Negative synergistic effects of drought and heat during flowering and seed setting in soybean

Abstract

Rising intense heat waves combined with lower precipitations are the new norms of current global scenarios. These altered climatic conditions negatively impact soybean yield potential and quality. Ten soybean cultivars were subjected to four different growing conditions: control, drought, heat, and combined drought and heat to understand the physiological, yield, quality and molecular changes. Stomatal conductance was reduced by 62% and 10% under drought and heat, respectively. This reduction was further exacerbated to 93% when exposed to combined stress. The highest canopy temperature was recorded at +8 °C with combined stress treatment, whereas drought and heat exhibited +2 °C and +5.4 °C, respectively. Furthermore, combined stress displayed a more pronounced negative impact on greenness-associated vegetative index; the gene expression analysis further corroborated these findings.

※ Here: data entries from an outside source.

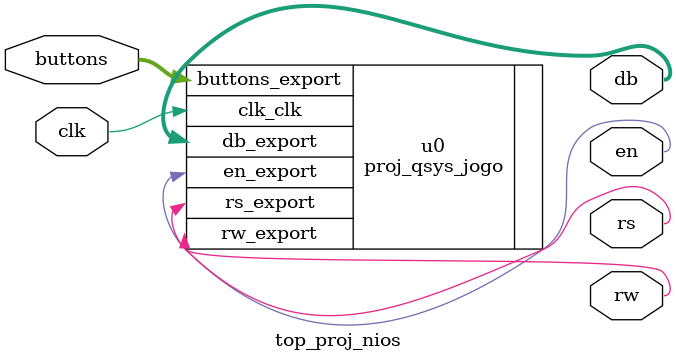
<source format=v>
module top_proj_nios(
	input clk,
	input [3:0] buttons,
	output en,
	output rw,
	output rs,
	output [7:0] db
);


		proj_qsys_jogo u0 (
		.buttons_export (buttons), // buttons.export
		.clk_clk        (clk),        //     clk.clk
		.db_export      (db),      //      db.export
		.en_export      (en),      //      en.export
		.rs_export      (rs),      //      rs.export
		.rw_export      (rw)       //      rw.export
	);


endmodule

</source>
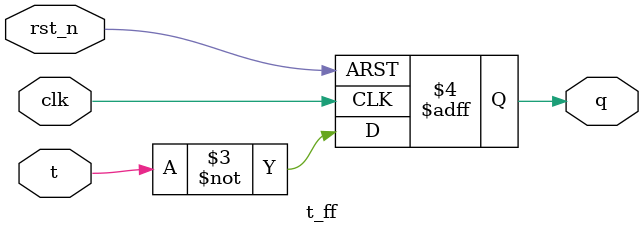
<source format=v>
`timescale 1ns / 1ps

module t_ff(
    output reg q,
    input t,
    input rst_n,
    input clk
    );

    always @(posedge clk or  negedge rst_n)
    begin
        if (!rst_n)
        begin
            q <= 0;
        end
        else
        begin
            q <= ~t;
        end
    end
endmodule
</source>
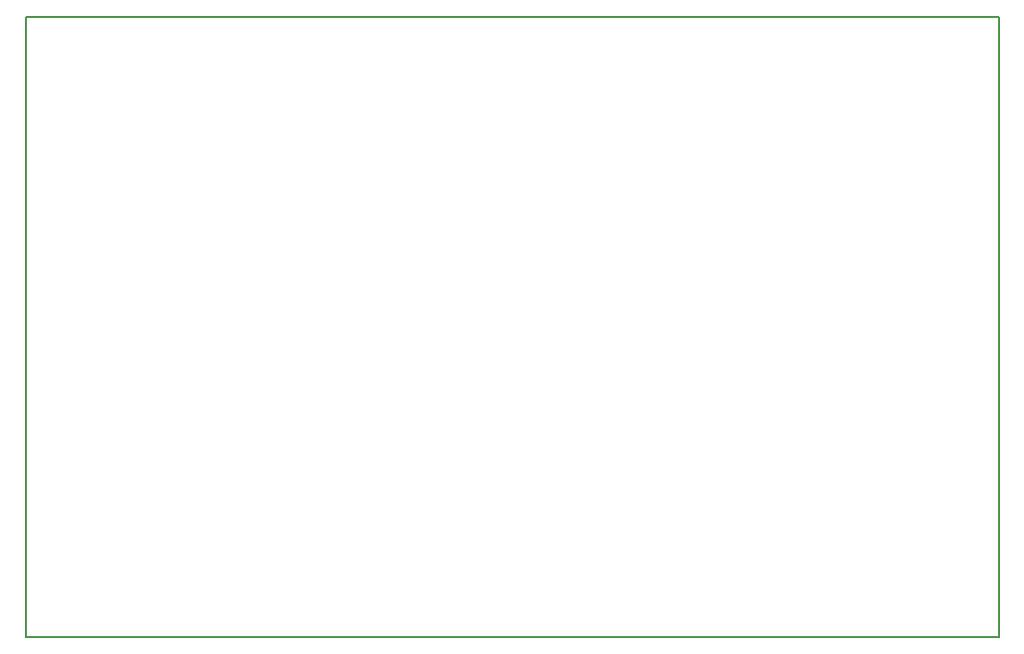
<source format=gm1>
G04 #@! TF.GenerationSoftware,KiCad,Pcbnew,5.0.2-bee76a0~70~ubuntu18.10.1*
G04 #@! TF.CreationDate,2019-04-28T23:28:47+02:00*
G04 #@! TF.ProjectId,carte_RouleMaPoule,63617274-655f-4526-9f75-6c654d61506f,A*
G04 #@! TF.SameCoordinates,Original*
G04 #@! TF.FileFunction,Profile,NP*
%FSLAX46Y46*%
G04 Gerber Fmt 4.6, Leading zero omitted, Abs format (unit mm)*
G04 Created by KiCad (PCBNEW 5.0.2-bee76a0~70~ubuntu18.10.1) date dim. 28 avril 2019 23:28:47 CEST*
%MOMM*%
%LPD*%
G01*
G04 APERTURE LIST*
%ADD10C,0.200000*%
G04 APERTURE END LIST*
D10*
X69215000Y-136525000D02*
X69215000Y-83820000D01*
X151765000Y-136525000D02*
X69215000Y-136525000D01*
X151765000Y-83820000D02*
X151765000Y-136525000D01*
X69215000Y-83820000D02*
X151765000Y-83820000D01*
M02*

</source>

Each degree Celsius increase in temperature during flowering and seed-filling reduced seed weight by approximately 7% and 4% with and without drought, respectively. The seed protein increased under drought, whereas the oil showed a converse trend under drought and combined stresses. Most physiological and yield traits showed no significant correlations between control and individual or combined stress. This suggests that selecting crops for combined stress tolerance may not be appropriate based on nonstress or individual stress performance. Thus, incorporating combined stress-resilient traits into elite soybean cultivars could significantly boost soybean production under hot and dry climatic conditions.